Panel Paper: Multiplier Estimation of the Impact of Food Stamps On State and Local Economies

Thursday, November 7, 2013 : 4:00 PM
Scott (Westin Georgetown)

*Names in bold indicate Presenter

Sharon R. Paynter, East Carolina University, G. Jason Jolley, Ohio University/Assistant Professor and Aaron Nousaine, University of North Carolina, Chapel Hill
State and local governments invest millions of dollars in social programs, expecting to generate some community level economic benefit from these expenditures. Most base estimates of economic activity on multipliers developed for national scale economies, and few ever generate the amount of revenue projected or jobs gained predicted by national multiplier models. Nuances in local and state conditions may be lost in macroeconomic forecasts. This study employs a well-used predictive methodology, input-output modeling, at the state and county level to compare estimates generated with models of the federal hunger relief program known as the Supplemental Nutrition Assistance Program. The results show that more localized economies cannot achieve the results predicted by national models, likely because of the leakage of economic activity outside the boundaries of a single state or county.
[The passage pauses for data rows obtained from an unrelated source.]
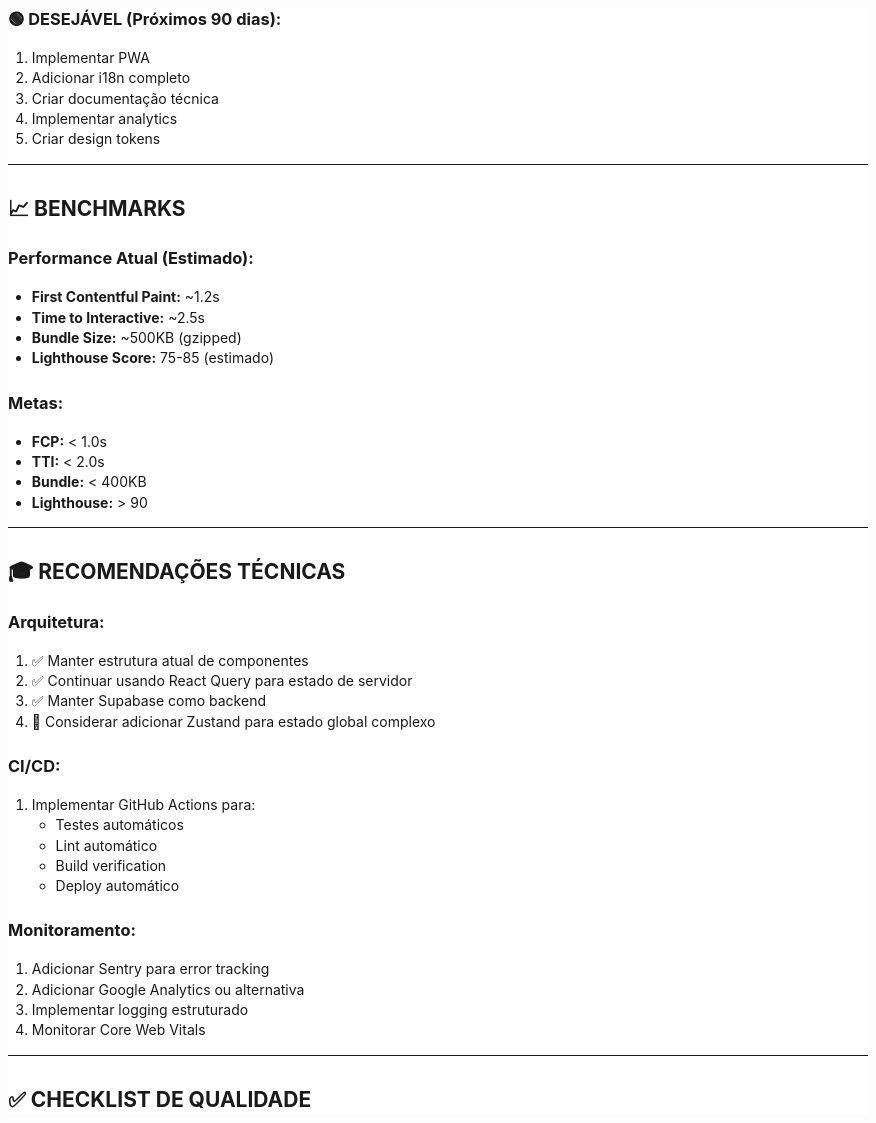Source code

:### 🟢 DESEJÁVEL (Próximos 90 dias):
1. Implementar PWA
2. Adicionar i18n completo
3. Criar documentação técnica
4. Implementar analytics
5. Criar design tokens

---

## 📈 BENCHMARKS

### Performance Atual (Estimado):
- **First Contentful Paint:** ~1.2s
- **Time to Interactive:** ~2.5s
- **Bundle Size:** ~500KB (gzipped)
- **Lighthouse Score:** 75-85 (estimado)

### Metas:
- **FCP:** < 1.0s
- **TTI:** < 2.0s
- **Bundle:** < 400KB
- **Lighthouse:** > 90

---

## 🎓 RECOMENDAÇÕES TÉCNICAS

### Arquitetura:
1. ✅ Manter estrutura atual de componentes
2. ✅ Continuar usando React Query para estado de servidor
3. ✅ Manter Supabase como backend
4. 🎯 Considerar adicionar Zustand para estado global complexo

### CI/CD:
1. Implementar GitHub Actions para:
   - Testes automáticos
   - Lint automático
   - Build verification
   - Deploy automático

### Monitoramento:
1. Adicionar Sentry para error tracking
2. Adicionar Google Analytics ou alternativa
3. Implementar logging estruturado
4. Monitorar Core Web Vitals

---

## ✅ CHECKLIST DE QUALIDADE
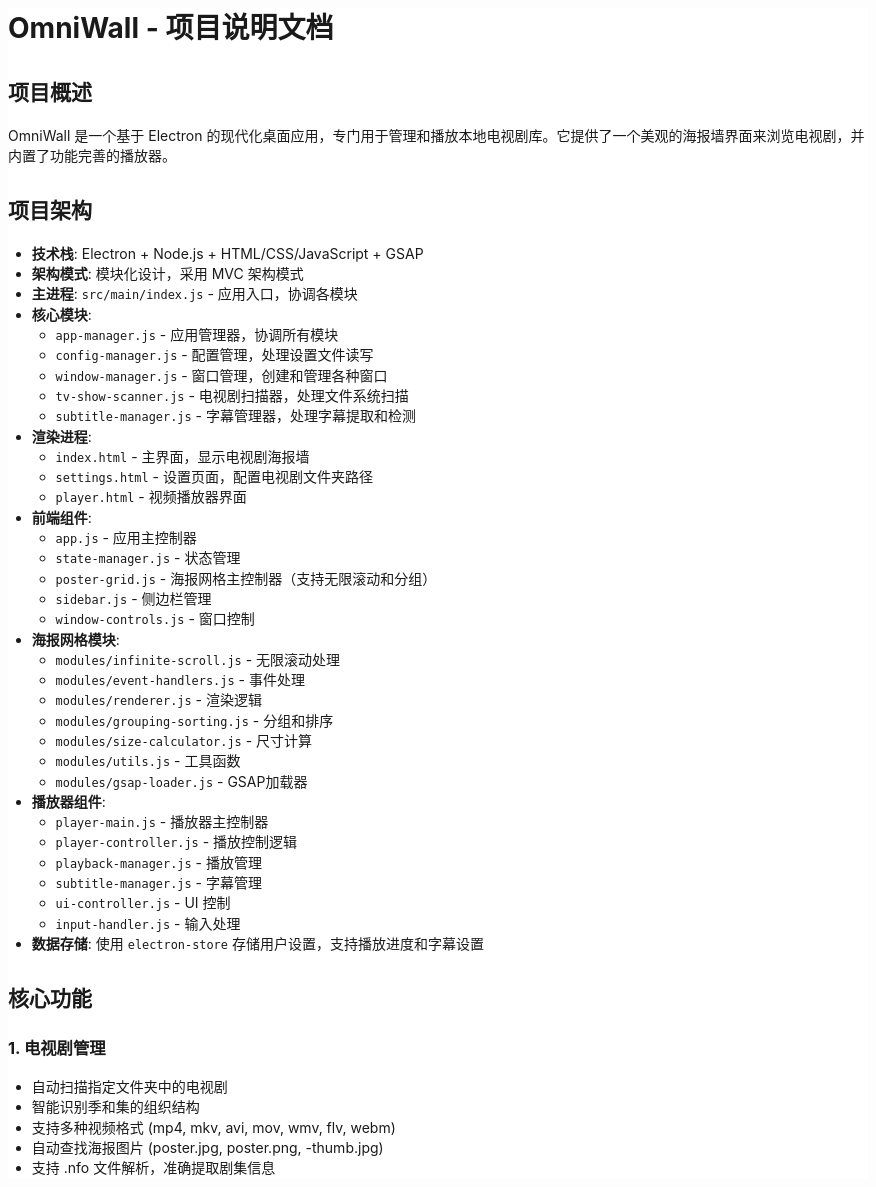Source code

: # OmniWall - 项目说明文档

## 项目概述

OmniWall 是一个基于 Electron 的现代化桌面应用，专门用于管理和播放本地电视剧库。它提供了一个美观的海报墙界面来浏览电视剧，并内置了功能完善的播放器。

## 项目架构

- **技术栈**: Electron + Node.js + HTML/CSS/JavaScript + GSAP
- **架构模式**: 模块化设计，采用 MVC 架构模式
- **主进程**: `src/main/index.js` - 应用入口，协调各模块
- **核心模块**:
  - `app-manager.js` - 应用管理器，协调所有模块
  - `config-manager.js` - 配置管理，处理设置文件读写
  - `window-manager.js` - 窗口管理，创建和管理各种窗口
  - `tv-show-scanner.js` - 电视剧扫描器，处理文件系统扫描
  - `subtitle-manager.js` - 字幕管理器，处理字幕提取和检测
- **渲染进程**: 
  - `index.html` - 主界面，显示电视剧海报墙
  - `settings.html` - 设置页面，配置电视剧文件夹路径
  - `player.html` - 视频播放器界面
- **前端组件**:
  - `app.js` - 应用主控制器
  - `state-manager.js` - 状态管理
  - `poster-grid.js` - 海报网格主控制器（支持无限滚动和分组）
  - `sidebar.js` - 侧边栏管理
  - `window-controls.js` - 窗口控制
- **海报网格模块**:
  - `modules/infinite-scroll.js` - 无限滚动处理
  - `modules/event-handlers.js` - 事件处理
  - `modules/renderer.js` - 渲染逻辑
  - `modules/grouping-sorting.js` - 分组和排序
  - `modules/size-calculator.js` - 尺寸计算
  - `modules/utils.js` - 工具函数
  - `modules/gsap-loader.js` - GSAP加载器
- **播放器组件**:
  - `player-main.js` - 播放器主控制器
  - `player-controller.js` - 播放控制逻辑
  - `playback-manager.js` - 播放管理
  - `subtitle-manager.js` - 字幕管理
  - `ui-controller.js` - UI 控制
  - `input-handler.js` - 输入处理
- **数据存储**: 使用 `electron-store` 存储用户设置，支持播放进度和字幕设置

## 核心功能

### 1. 电视剧管理
- 自动扫描指定文件夹中的电视剧
- 智能识别季和集的组织结构
- 支持多种视频格式 (mp4, mkv, avi, mov, wmv, flv, webm)
- 自动查找海报图片 (poster.jpg, poster.png, -thumb.jpg)
- 支持 .nfo 文件解析，准确提取剧集信息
This study may shed light on methodological tools that local, regional, and state forecasters and policymakers can use in making decisions about social safety net programs and in understanding what sorts of economic impact may be associated with them. This paper assists in providing a methodology for states and localities to use in assessing the economic benefits of SNAP spending in communities by generating three types of multipliers. The first, a Type I multiplier, focused on direct and indirect effects of the number of jobs directly created by increased SNAP spending, perhaps including grocery store clerks or farm hands. The Type II multipliers produced induced effects arising from labor income (e.g, increased SNAP spending resulting in hiring truck drivers to transport goods from distribution centers to food retailers).  The third, a Type SAM multiplier, used a social account matrix to estimate induced effects generated by changes in household spending.
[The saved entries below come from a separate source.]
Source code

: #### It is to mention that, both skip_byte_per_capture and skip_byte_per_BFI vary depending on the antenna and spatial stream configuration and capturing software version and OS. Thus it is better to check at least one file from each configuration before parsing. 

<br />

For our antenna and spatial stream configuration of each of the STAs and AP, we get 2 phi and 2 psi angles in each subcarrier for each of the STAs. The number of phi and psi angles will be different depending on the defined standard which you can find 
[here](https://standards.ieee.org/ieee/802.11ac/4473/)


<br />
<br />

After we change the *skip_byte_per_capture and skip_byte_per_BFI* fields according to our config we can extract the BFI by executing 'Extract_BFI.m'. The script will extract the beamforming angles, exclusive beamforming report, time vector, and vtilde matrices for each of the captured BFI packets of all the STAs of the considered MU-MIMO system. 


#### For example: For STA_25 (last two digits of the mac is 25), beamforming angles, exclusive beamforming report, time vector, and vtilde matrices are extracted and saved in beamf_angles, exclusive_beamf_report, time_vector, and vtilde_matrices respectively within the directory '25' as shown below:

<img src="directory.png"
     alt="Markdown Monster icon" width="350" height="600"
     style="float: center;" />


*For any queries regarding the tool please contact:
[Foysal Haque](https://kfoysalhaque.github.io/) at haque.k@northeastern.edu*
Exogenous changes within a geographic region were modeled by specifying the desired multipliers (Type I, II, or SAM), including government expenditures and payments. Using the industry standard methodology for economic impact analyses and I/O modeling, this research utilizes data compiled from a variety of federal, state and local data sets to derive estimates of direct, indirect, and induced economic impacts of SNAP spending at the local level.  The data for this study came from a variety of sources, including 2009 SNAP participation reports obtained from the North Carolina Department of Health and Human Services (NCDHHS, 2012), the 2010 Decennial U.S. Census (Census, 2010), and IMPLAN. Exogenous demand changes were modeled using Sector 324, Retail Food and Beverage Stores in IMPLAN 3.0.
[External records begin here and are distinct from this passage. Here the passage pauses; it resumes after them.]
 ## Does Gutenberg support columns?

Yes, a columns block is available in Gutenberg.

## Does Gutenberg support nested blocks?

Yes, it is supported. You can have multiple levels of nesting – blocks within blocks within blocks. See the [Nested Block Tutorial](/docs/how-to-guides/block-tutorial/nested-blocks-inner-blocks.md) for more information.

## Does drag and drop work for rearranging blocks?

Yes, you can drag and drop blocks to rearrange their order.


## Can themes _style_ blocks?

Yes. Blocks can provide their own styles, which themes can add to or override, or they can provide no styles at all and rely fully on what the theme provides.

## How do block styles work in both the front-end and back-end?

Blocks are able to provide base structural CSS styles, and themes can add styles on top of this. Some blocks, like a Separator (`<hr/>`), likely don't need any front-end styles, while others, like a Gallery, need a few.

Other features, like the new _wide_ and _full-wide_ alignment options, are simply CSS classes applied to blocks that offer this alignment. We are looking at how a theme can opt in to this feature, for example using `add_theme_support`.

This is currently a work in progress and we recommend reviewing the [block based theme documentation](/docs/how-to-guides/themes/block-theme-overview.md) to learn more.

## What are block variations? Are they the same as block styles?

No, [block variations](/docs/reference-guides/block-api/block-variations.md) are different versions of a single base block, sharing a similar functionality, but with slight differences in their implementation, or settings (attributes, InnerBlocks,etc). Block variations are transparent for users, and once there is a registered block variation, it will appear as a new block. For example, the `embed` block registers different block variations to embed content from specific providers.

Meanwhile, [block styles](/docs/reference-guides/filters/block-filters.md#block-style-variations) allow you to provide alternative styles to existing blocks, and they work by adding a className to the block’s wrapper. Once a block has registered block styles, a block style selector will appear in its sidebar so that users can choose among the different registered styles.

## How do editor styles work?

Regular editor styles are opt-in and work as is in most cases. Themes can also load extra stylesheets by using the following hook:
The study is important for the policy guidance it can offer. It is common for state and local officials to pursue additional federal dollars as part of community economic development strategies. These strategies typically include attracting, retaining, or expanding military bases, attracting or retaining federal transportation dollars for transit or highway projects, attempting to win federal contracts or grants, or even attracting federal government facilities or regional offices. And this paper argues that modeling transfer program participation at the appropriate unit of analysis is an important step in the generation of reliable estimates for programmatic and policy decisions.